Question

Find the particular solution of the differential equation that satisfies the initial conditions. $$ f^{\prime \prime}(x)=\frac{1}{2}\left(e^{x}+e^{-x}\right), \quad f(0)=1, f^{\prime}(0)=0 $$

Short answer

The particular solution of given differential equation is \(f(x) = \frac{1}{2}e^{x} + \frac{1}{2}e^{-x} + 1\).

Step-by-step solution

Identify the type of differential equation

The given differential equation is of the form \(f''(x) = g(x)\), where \(g(x) = \frac{1}{2}(e^x + e^{-x})\). This is a second order non-homogeneous differential equation.

Determine the complementary solution

The complementary solution, \(f_c(x)\), of the equation is the solution of the homogeneous form, i.e when \(g(x) = 0\). So, we solve the equation \(f''(x) = 0\). The general solution of this differential equation is \(f_c(x) = Ax + B\), where A and B are constants.

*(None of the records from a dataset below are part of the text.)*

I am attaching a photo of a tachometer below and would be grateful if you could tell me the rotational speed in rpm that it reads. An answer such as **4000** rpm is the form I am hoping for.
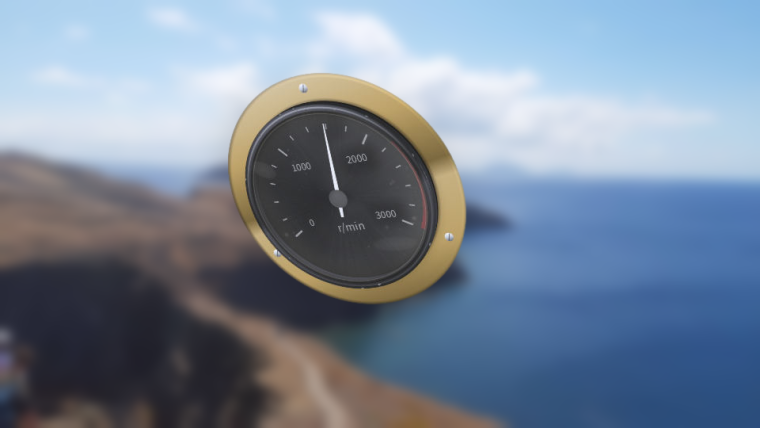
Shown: **1600** rpm
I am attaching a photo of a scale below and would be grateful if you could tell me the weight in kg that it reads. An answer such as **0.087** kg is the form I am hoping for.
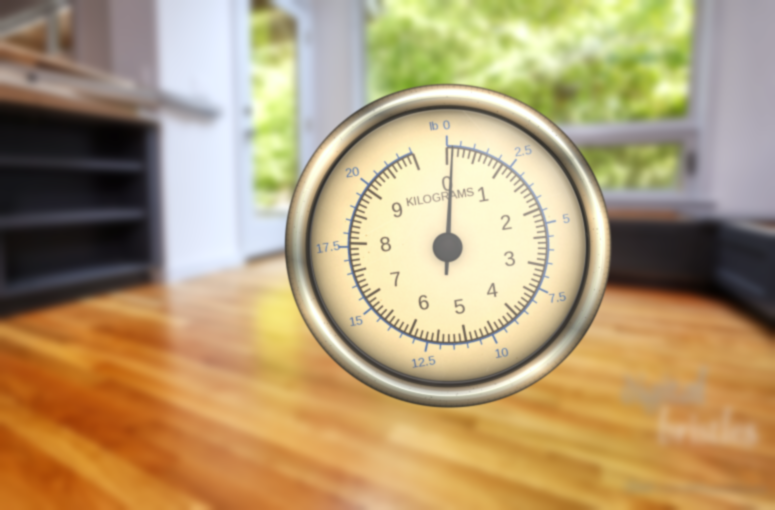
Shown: **0.1** kg
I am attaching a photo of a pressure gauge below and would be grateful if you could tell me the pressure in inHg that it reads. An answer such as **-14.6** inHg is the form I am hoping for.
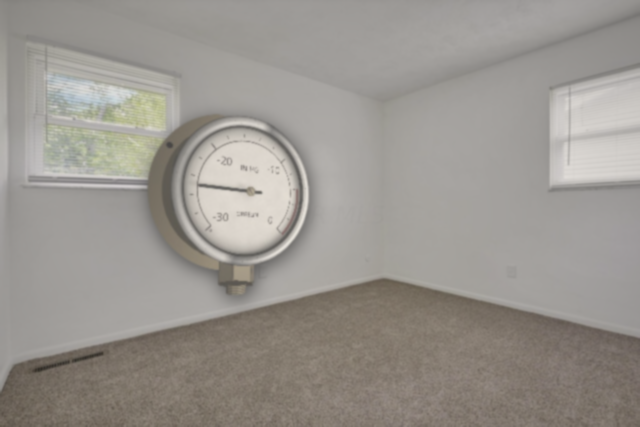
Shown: **-25** inHg
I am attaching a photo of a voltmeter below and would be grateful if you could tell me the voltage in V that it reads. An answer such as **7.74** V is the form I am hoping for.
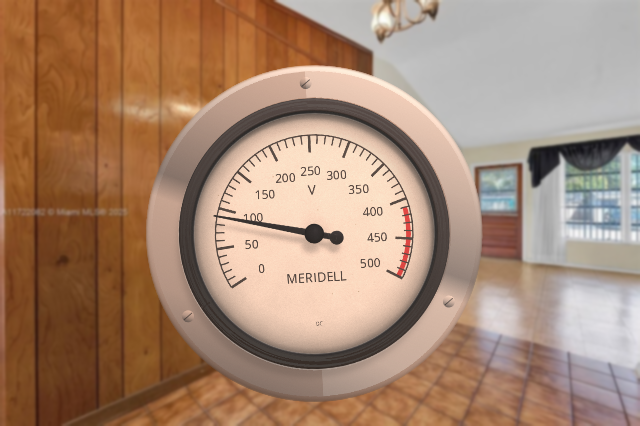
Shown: **90** V
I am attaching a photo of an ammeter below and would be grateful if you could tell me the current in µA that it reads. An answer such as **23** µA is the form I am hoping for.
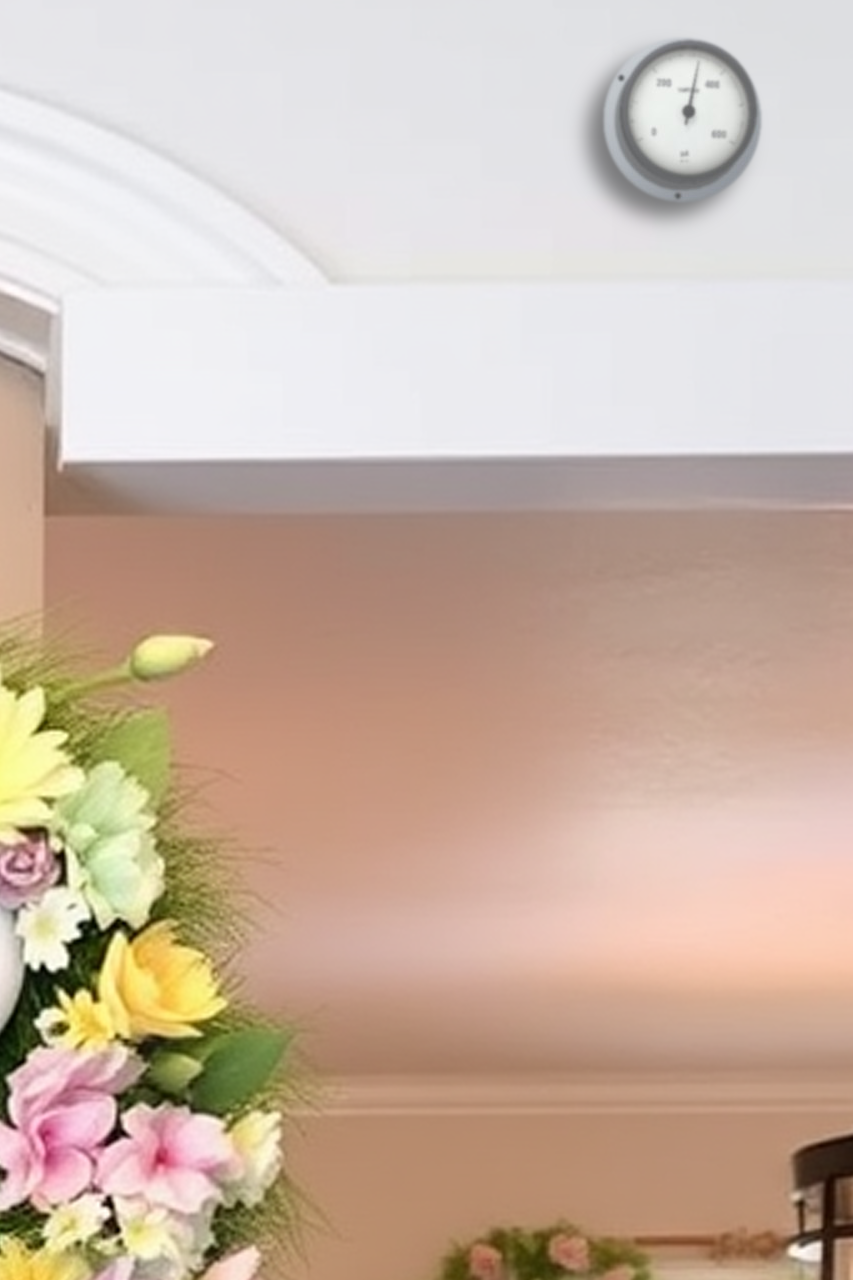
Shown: **325** µA
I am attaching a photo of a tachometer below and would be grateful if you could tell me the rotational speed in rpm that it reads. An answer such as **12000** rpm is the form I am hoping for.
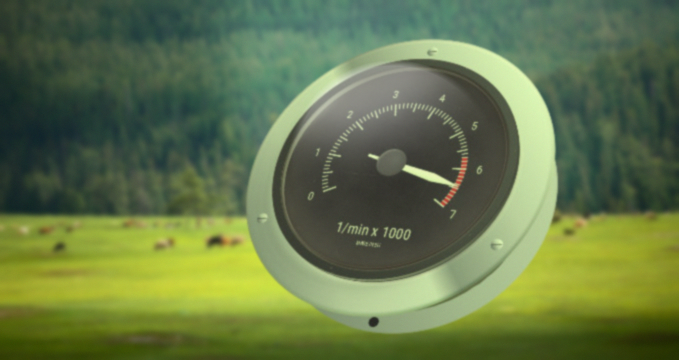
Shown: **6500** rpm
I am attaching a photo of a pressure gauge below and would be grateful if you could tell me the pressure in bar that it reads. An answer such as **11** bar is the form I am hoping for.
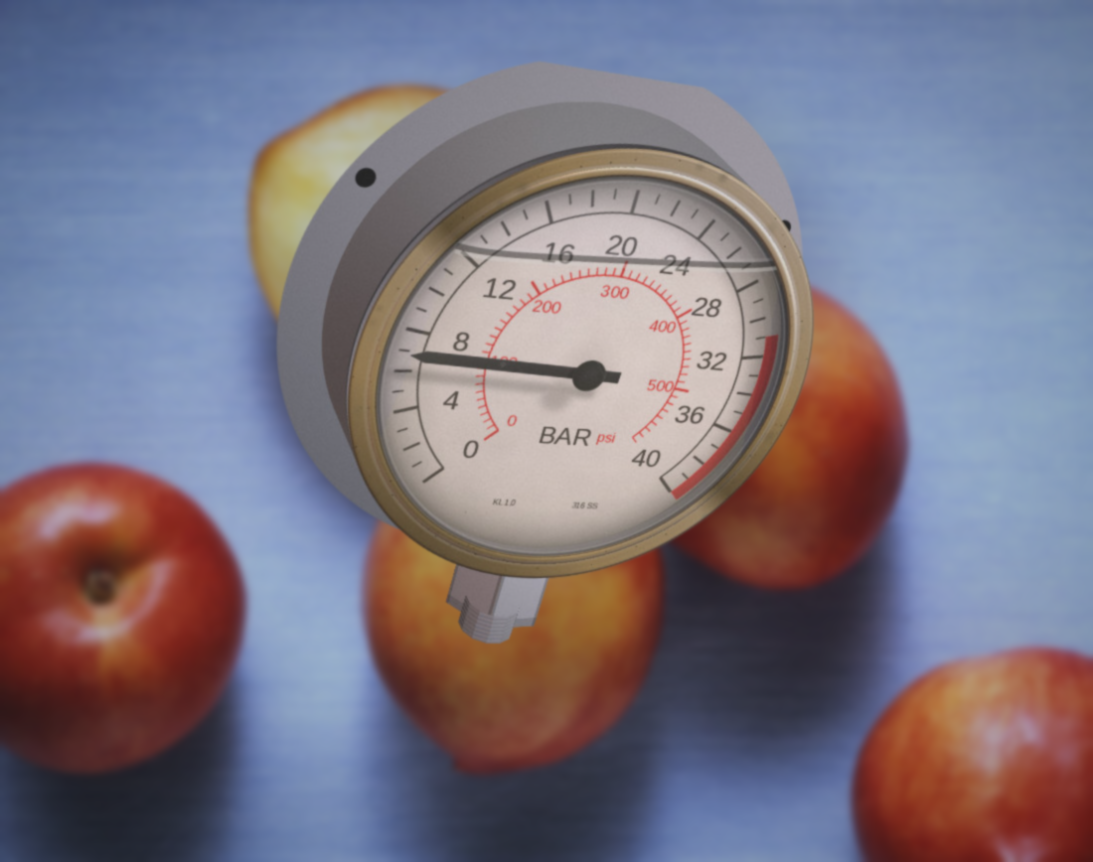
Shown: **7** bar
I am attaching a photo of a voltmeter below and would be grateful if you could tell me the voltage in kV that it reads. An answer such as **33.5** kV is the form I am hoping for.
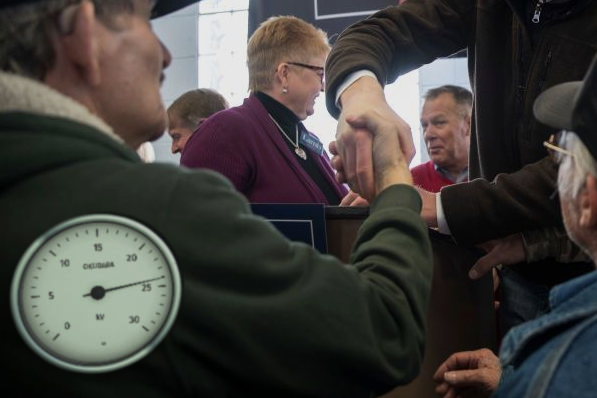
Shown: **24** kV
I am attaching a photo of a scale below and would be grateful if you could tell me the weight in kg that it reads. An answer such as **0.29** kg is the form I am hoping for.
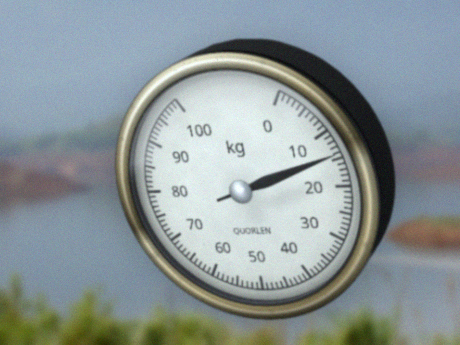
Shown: **14** kg
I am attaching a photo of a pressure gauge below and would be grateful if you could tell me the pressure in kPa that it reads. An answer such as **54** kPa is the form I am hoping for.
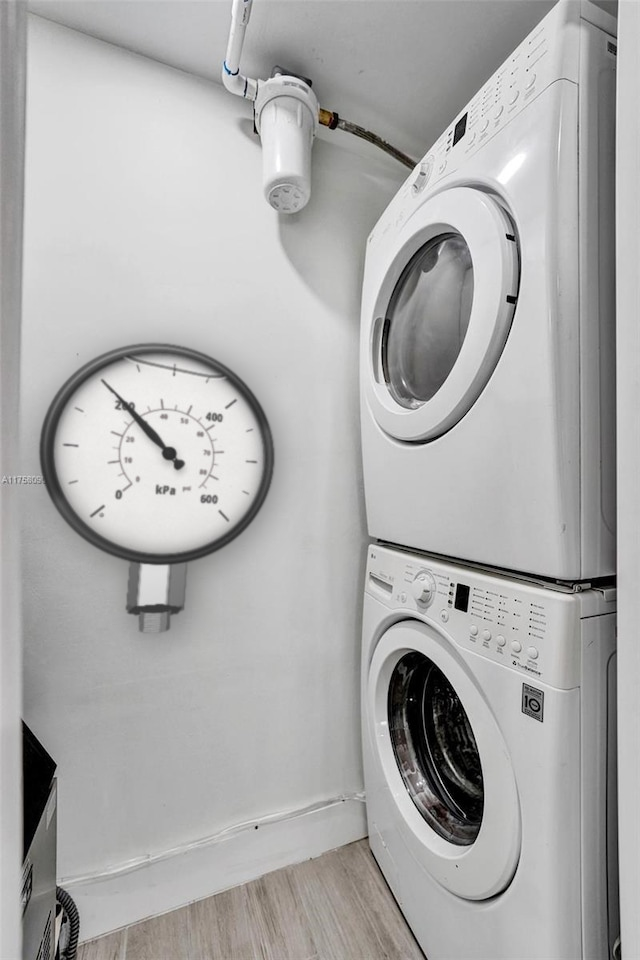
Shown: **200** kPa
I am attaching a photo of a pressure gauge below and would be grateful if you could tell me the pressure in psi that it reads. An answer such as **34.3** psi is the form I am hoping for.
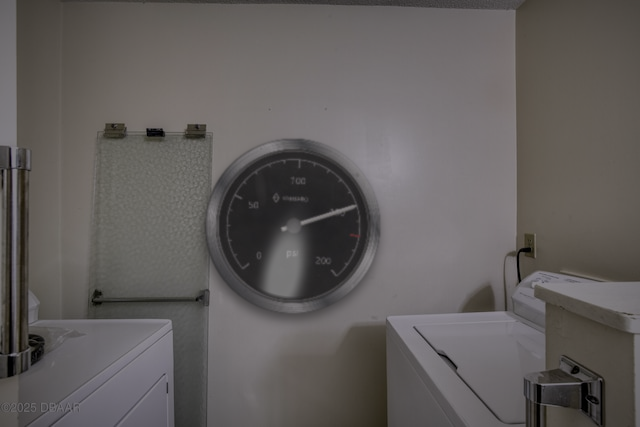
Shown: **150** psi
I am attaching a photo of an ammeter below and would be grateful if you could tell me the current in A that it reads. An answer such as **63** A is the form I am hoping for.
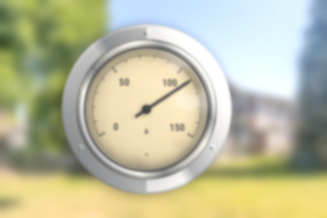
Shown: **110** A
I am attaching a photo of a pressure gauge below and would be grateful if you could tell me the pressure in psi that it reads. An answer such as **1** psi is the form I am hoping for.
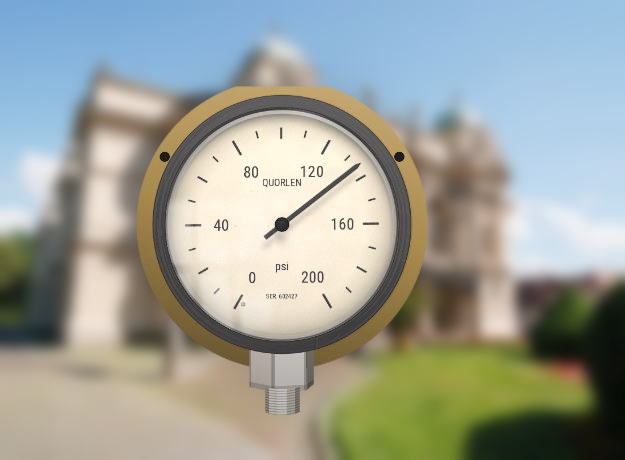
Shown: **135** psi
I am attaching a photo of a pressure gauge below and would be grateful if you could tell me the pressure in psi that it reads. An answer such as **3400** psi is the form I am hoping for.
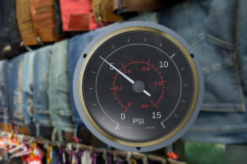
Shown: **5** psi
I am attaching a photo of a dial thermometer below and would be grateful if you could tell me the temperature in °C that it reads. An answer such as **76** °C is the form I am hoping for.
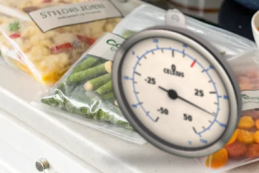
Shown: **35** °C
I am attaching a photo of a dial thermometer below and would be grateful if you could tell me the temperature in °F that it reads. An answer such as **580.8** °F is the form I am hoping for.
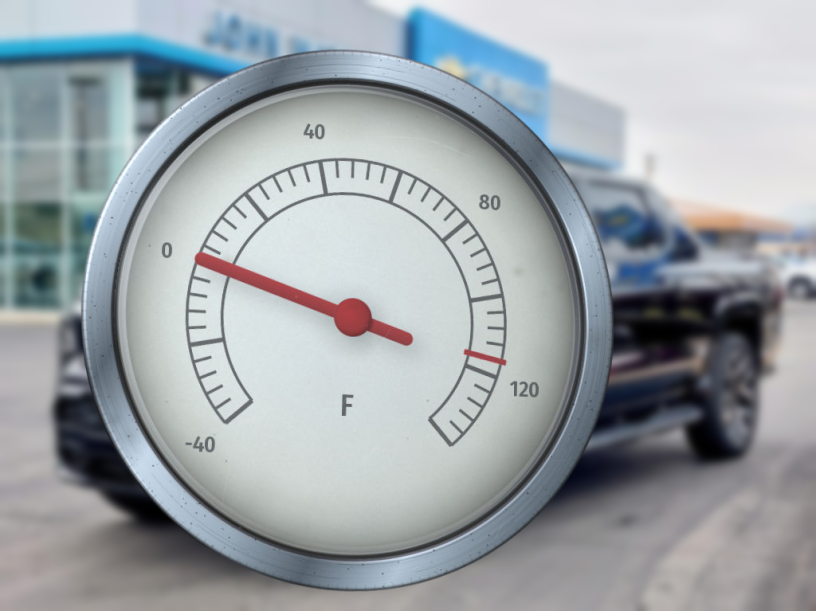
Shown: **0** °F
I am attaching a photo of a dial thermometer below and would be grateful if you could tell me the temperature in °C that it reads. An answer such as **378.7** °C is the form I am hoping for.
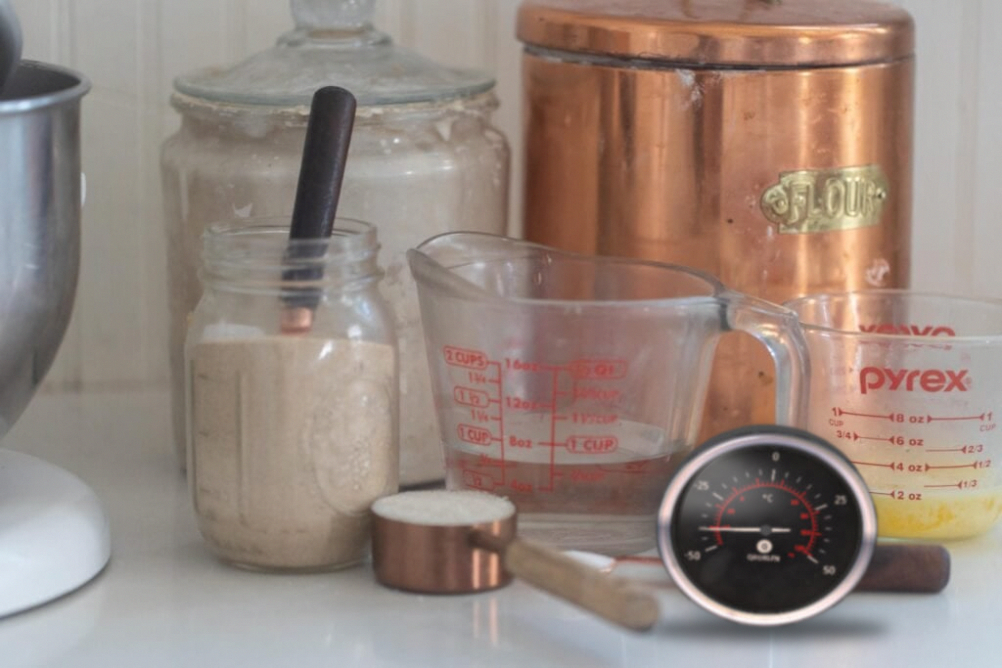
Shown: **-40** °C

Find the particular solution

To solve for particular solution, we make a guess based on the right hand side of the equation. In this case, it is of the form \(Ce^{x} + De^{-x}\). Differentiating this guess once gives \(Ce^{x} - De^{-x}\) and differentiating again gives \(Ce^{x} + De^{-x}\). Equating this to our right hand side \(\frac{1}{2}(e^x + e^{-x})\), we get \(C = D = 1/2.\) Therefore, the particular solution, \(f_p(x)\), is \(\frac{1}{2}e^{x} + \frac{1}{2}e^{-x}\).

Form the general solution

The general solution is the sum of the complementary and the particular solution, giving us \(f(x) = Ax + B + \frac{1}{2}e^{x} + \frac{1}{2}e^{-x}\).

Apply the initial conditions to find A and B

Apply the initial conditions, \(f(0) = 1\) and \(f'(0) = 0\). After plugging these values into \(f(x)\) and \(f'(x)\) respectively, we obtain \(A = 0\) and \(B = 1\).